-- OBJETIVO --
Responda às perguntas seguintes com base no excerto sobre a aplicação de herbicida em espaços públicos.
(a) A que entidade foi enviado o dossier Quercus?
(b) Em pelo menos que percentagem das situações a vegetação não origina nenhum estorvo nem inconveniente?
(c) Que caso de desrespeito das regras de aplicação dos produtos é referido no final?

-- EXCERTO --
= = = =

Num “comprimento de onda” diferente e ainda que um pouco à margem deste projecto, foi também enviado à Junta de Freguesia o dossier Quercus relativo à aplicação de herbicida em espaços públicos, que nesta freguesia foi este ano realizada de forma absolutamente excessiva e mesmo totalmente desnecessária. Para quê eliminar toda a vegetação das bermas não pavimentadas e taludes das estradas, fora das povoações? E mesmo dentro das povoações? Para quê usar mão de obra, gasóleo, máquinas e herbicida para eliminar a vegetação dos únicos locais onde a pressão humana não se faz directamente sentir e onde ela, vegetação, se constitui mesmo como uma forma gratuita e espontânea de embelezamento? Em parte a resposta é: faz-se porque é fácil de ser feito. Coloca-se um operador em cima de um tractor e outro a manobrar a agulheta de um pulverizador e depois é só ir andando e espalhando a nuvem mortal sem esforço e com todo o “conforto”, de cima do tractor. Mas faz-se também, e mais uma vez, devido à dificuldade em apreciar a beleza dessa vegetação que, em 90% das situações (pelo menos) nenhum estorvo e nenhum inconveniente origina. Faz-se, ao mesmo tempo, com dano potencial e de longo prazo, devido à dispersão no ambiente dos princípios activos e respectivos coadjuvantes. Faz-se, como tive oportunidade de constatar, mesmo ao arrepio das mais elementares regras de aplicação dos próprios produtos, como na pulverização de vegetação aquática sobre a própria água corrente de uma vala!

= = = =

-- CONTEÚDO DO MATERIAL --
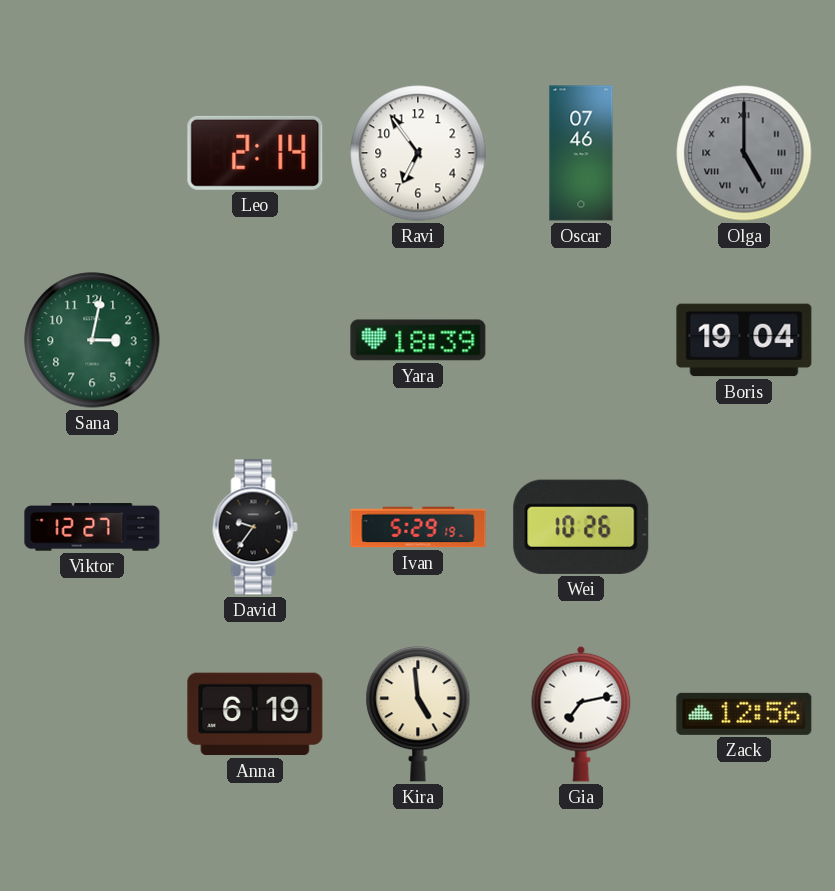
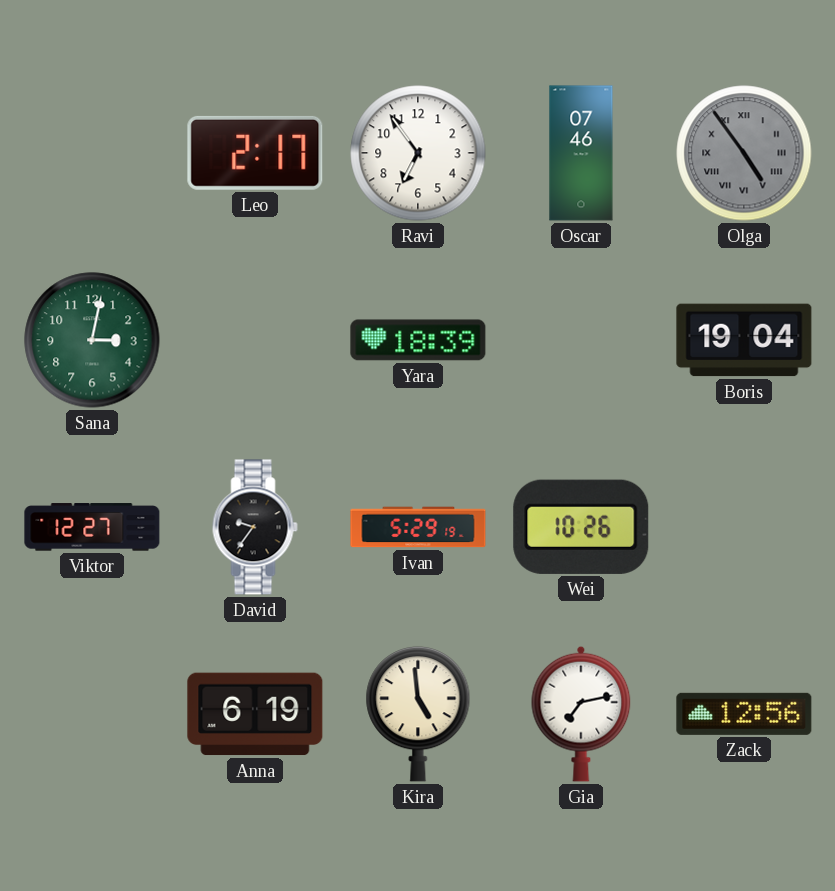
Leo: 2:14 -> 2:17
Olga: 5:00 -> 4:54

= = = =

-- RESULTADO FINAL --
(a) À Junta de Freguesia.
(b) Em 90% das situações.
(c) A pulverização de vegetação aquática sobre a própria água corrente de uma vala.